Information given
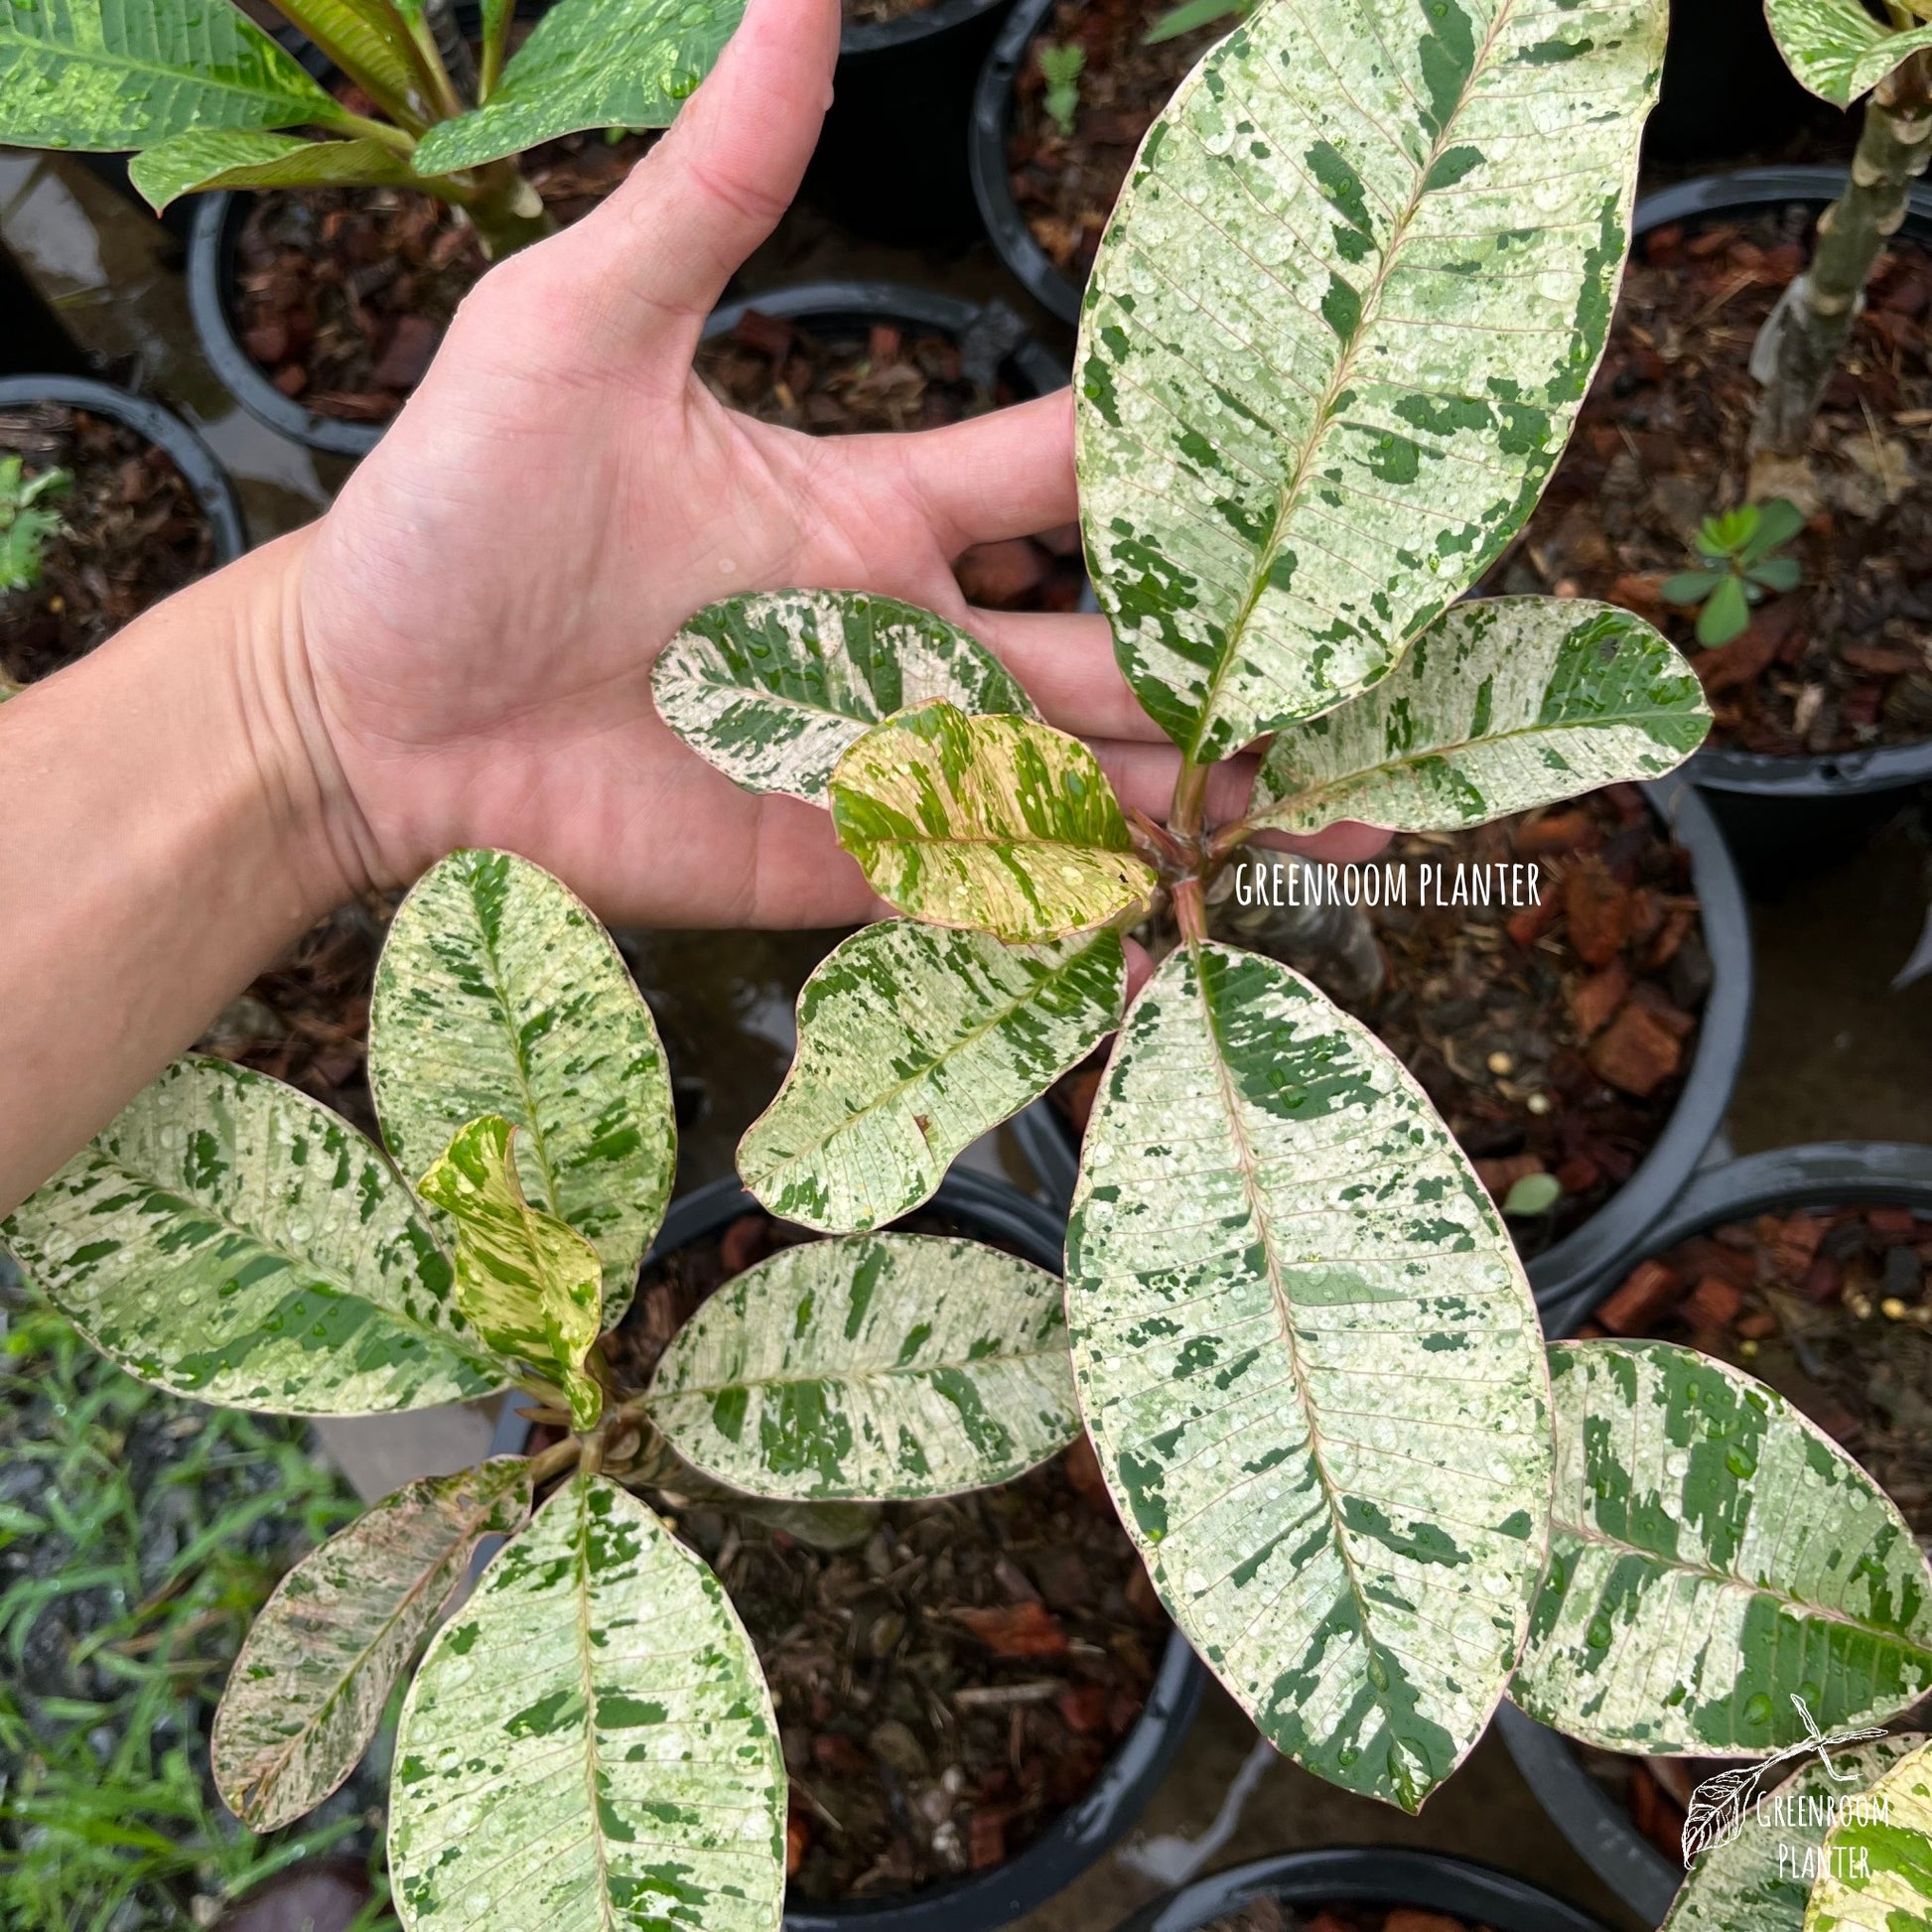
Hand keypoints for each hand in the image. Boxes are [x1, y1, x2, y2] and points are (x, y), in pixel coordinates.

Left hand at [287, 0, 1383, 929]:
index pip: (1072, 473)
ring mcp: (881, 761)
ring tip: (1352, 810)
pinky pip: (983, 895)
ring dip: (1203, 795)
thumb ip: (714, 191)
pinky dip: (1081, 916)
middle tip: (1379, 683)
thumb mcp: (580, 327)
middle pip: (1118, 647)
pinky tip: (1180, 931)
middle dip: (1242, 664)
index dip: (1189, 469)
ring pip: (1081, 780)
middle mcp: (908, 637)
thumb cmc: (458, 507)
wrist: (368, 707)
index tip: (1323, 455)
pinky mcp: (833, 869)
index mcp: (879, 506)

Exercise aim
Set down all the entries above verbatim, and include none of the pictures.

Output
Hand keypoints for each hand in the image. Boxes are [x1, y1, x2, y2] and points are (x, y), in pixel coordinates.

Left hand at [287, 0, 1383, 929]:
index pip: (1072, 473)
ring mcp: (881, 761)
ring tip: (1352, 810)
pinky pip: (983, 895)
ring dip: (1203, 795)
thumb ip: (714, 191)
pinky dip: (1081, 916)
middle tip: (1379, 683)
thumb mcp: (580, 327)
middle pip: (1118, 647)
pinky tip: (1180, 931)
middle dip: (1242, 664)
index dip: (1189, 469)
ring pip: (1081, 780)
middle mcp: (908, 637)
thumb cmc: (458, 507)
wrist: (368, 707)
index tip: (1323, 455)
pinky mcp: (833, 869)
index mcp: (879, 506)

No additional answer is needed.